- INSTRUCTION -
Search the records for the string "format" and return each line that has it.

++++ DATA SECTION ++++

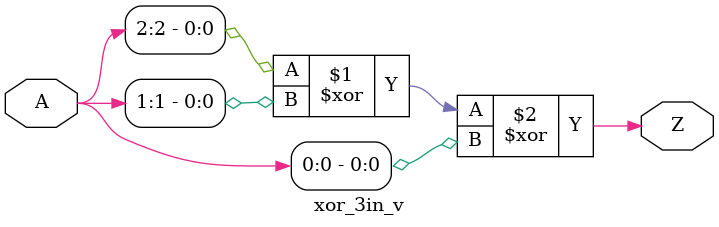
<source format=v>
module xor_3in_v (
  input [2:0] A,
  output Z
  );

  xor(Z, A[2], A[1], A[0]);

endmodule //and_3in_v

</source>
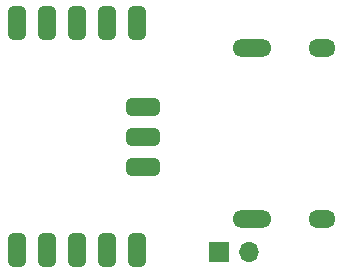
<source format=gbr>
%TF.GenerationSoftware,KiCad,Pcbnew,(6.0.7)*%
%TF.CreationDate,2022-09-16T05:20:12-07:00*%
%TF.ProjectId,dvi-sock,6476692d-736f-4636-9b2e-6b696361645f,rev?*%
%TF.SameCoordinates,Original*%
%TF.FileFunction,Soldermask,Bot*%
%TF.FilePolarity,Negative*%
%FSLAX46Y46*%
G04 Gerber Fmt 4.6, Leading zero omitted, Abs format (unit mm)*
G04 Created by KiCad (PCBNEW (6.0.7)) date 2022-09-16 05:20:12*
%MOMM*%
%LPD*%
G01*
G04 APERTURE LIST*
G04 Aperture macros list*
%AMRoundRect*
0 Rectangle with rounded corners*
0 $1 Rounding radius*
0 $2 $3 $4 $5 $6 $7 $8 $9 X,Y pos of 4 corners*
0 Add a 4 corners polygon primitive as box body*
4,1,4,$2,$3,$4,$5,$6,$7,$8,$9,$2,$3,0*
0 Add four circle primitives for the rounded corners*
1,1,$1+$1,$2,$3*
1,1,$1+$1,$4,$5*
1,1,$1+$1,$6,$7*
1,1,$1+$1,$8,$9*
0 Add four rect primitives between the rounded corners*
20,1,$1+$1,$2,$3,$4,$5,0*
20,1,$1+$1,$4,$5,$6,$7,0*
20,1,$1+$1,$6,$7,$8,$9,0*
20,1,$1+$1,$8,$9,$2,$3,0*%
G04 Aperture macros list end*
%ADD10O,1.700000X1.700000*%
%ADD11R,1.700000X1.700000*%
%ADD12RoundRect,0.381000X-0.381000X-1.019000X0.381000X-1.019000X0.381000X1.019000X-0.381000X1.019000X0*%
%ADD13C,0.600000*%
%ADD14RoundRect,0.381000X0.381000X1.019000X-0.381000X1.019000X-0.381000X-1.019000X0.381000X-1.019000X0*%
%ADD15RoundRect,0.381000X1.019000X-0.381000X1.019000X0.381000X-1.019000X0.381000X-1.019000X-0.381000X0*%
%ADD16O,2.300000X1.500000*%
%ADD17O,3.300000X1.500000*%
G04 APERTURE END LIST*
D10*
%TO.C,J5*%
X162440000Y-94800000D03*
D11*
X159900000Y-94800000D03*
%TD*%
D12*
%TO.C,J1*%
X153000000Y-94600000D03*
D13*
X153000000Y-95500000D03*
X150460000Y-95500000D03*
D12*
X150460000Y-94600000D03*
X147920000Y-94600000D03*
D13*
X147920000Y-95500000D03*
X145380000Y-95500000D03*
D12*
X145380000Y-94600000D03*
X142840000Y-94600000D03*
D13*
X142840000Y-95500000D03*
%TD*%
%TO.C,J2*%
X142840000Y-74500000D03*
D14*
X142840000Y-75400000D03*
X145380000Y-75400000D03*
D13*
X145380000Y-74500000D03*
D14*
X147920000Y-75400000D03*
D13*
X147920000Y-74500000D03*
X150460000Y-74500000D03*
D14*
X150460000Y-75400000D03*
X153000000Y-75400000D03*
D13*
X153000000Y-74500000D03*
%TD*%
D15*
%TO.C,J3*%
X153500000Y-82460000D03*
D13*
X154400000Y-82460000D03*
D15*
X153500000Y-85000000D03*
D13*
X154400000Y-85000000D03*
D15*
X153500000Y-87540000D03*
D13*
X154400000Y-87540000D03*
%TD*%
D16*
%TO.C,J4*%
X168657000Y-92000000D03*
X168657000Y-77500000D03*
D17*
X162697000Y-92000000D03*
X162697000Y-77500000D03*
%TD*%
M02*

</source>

++++

- WRITTEN ANSWER -
<source format=v>
<source format=gbr>
G04 Gerber Fmt 4.6, Leading zero omitted, Abs format (unit mm)*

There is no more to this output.